Hi guys,
Since I am a rookie in Affective Computing, I would like to know about the what type of video and audio features that can be extracted from the training videos.
Also how can I merge both the audio/video feature for a given video? Apart from this has Can Convolutional Neural Networks be used in this problem? If yes then how can we use it?
Thank you
Posted by: ayushrai @ May 18, 2016, 10:17 a.m.Dear Participant, for most of your questions the answer is "up to you" :) See some advices next:
Hi guys,
Since I am a rookie in Affective Computing, I would like to know about the what type of video and audio features that can be extracted from the training videos.
-Any state of the art features you consider relevant for this problem can be applied: face alignment and facial expression analysis, tracking, MFCC audio features, CNN features, etc... it is up to you to define the set of features you consider relevant or allow a CNN model to find and learn them (with or without a previous normalization of the image, such as face alignment...). Possibilities are huge, you should define your own one and win the rest of participants methods ;)
Also how can I merge both the audio/video feature for a given video? Apart from this has Can Convolutional Neural Networks be used in this problem? If yes then how can we use it?

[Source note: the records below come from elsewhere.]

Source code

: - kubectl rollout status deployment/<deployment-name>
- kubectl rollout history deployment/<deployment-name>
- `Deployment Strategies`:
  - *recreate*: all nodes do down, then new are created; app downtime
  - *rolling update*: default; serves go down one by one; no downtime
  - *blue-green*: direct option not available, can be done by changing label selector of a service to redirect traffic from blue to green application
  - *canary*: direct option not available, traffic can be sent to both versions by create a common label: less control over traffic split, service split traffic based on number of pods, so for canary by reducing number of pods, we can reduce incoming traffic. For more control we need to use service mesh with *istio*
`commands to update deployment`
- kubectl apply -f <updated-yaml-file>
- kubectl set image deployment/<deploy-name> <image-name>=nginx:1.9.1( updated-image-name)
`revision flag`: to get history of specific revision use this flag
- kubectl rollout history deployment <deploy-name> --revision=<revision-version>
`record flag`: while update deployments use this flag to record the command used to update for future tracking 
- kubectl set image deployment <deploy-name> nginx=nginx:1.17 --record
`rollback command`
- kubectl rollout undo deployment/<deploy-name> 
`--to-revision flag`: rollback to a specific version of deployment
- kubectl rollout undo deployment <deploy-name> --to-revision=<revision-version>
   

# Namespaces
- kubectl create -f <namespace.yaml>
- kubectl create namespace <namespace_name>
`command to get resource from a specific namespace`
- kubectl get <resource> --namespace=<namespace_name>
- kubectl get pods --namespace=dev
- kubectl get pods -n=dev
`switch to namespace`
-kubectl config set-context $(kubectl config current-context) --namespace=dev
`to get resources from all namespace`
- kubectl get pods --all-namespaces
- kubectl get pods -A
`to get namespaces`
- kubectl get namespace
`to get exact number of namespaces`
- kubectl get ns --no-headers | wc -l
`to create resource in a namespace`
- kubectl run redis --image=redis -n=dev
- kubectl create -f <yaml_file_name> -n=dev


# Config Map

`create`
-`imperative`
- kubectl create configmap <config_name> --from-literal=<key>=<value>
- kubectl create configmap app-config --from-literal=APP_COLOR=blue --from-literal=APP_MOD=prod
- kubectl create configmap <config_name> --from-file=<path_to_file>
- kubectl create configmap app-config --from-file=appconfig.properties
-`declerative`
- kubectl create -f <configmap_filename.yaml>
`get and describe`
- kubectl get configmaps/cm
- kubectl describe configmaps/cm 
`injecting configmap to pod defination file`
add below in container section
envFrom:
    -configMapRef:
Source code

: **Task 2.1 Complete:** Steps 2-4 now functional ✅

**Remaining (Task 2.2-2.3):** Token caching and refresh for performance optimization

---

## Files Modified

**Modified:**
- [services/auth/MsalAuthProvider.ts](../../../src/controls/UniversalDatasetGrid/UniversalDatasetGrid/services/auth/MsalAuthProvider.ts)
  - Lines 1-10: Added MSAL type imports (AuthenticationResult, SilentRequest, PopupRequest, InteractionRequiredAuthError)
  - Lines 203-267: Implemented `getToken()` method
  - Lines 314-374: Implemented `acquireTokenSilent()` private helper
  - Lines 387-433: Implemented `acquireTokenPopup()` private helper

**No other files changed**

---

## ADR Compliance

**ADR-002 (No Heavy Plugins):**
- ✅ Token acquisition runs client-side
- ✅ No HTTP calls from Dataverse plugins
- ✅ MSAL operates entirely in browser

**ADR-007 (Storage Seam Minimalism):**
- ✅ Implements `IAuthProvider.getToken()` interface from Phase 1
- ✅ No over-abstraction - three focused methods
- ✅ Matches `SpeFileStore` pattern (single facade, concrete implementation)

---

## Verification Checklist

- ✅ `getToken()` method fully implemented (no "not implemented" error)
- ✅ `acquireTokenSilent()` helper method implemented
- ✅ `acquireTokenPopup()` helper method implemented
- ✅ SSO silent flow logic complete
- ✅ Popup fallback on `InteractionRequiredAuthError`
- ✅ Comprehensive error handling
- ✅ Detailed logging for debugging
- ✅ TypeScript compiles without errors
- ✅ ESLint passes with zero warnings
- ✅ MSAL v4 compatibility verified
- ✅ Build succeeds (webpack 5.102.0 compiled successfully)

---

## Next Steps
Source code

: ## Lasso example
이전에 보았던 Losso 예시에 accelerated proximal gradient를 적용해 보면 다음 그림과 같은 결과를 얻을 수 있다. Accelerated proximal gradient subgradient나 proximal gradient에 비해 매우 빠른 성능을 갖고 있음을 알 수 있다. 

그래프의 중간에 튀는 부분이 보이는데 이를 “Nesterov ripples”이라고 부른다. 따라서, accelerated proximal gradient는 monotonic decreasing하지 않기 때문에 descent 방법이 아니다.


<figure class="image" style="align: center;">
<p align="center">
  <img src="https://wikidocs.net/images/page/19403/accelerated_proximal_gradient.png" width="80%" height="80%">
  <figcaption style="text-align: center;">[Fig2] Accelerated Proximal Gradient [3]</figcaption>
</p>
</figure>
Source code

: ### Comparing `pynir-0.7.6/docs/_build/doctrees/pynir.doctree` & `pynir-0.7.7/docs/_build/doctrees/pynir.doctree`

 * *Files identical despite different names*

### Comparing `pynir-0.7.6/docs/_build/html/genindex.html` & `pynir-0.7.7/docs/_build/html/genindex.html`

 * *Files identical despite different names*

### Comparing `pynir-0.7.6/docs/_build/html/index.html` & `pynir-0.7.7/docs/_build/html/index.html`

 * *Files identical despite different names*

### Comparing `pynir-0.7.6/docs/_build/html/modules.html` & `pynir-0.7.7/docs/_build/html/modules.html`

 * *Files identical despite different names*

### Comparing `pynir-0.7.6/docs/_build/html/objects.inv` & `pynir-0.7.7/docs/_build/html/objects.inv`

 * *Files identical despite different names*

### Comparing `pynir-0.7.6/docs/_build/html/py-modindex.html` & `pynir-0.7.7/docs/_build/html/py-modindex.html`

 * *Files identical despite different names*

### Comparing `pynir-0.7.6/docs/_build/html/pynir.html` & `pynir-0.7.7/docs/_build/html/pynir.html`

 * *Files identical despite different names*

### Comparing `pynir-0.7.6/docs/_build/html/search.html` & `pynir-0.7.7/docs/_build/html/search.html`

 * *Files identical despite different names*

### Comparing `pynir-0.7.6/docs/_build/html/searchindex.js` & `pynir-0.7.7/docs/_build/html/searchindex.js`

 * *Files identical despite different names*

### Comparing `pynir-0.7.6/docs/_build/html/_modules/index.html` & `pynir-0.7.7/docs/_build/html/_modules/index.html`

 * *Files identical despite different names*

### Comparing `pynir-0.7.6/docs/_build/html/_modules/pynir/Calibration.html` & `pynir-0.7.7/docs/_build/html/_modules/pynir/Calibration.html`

-This is a huge question, the answer is yes you can/should fuse features (in an early or late fusion way) and by sure you can apply CNN here. Note that as an example you can visualize in an image audio features and synchronize them with video to be learnt by CNN. CNN has not been applied to this problem before given that these data and labels are quite novel. See an example of gesture recognition with audio-video CNN here:
http://arxiv.org/pdf/1501.00102v2.pdf
Have a nice competition
best
Alright thanks
Posted by: ayushrai @ May 19, 2016, 9:03 a.m.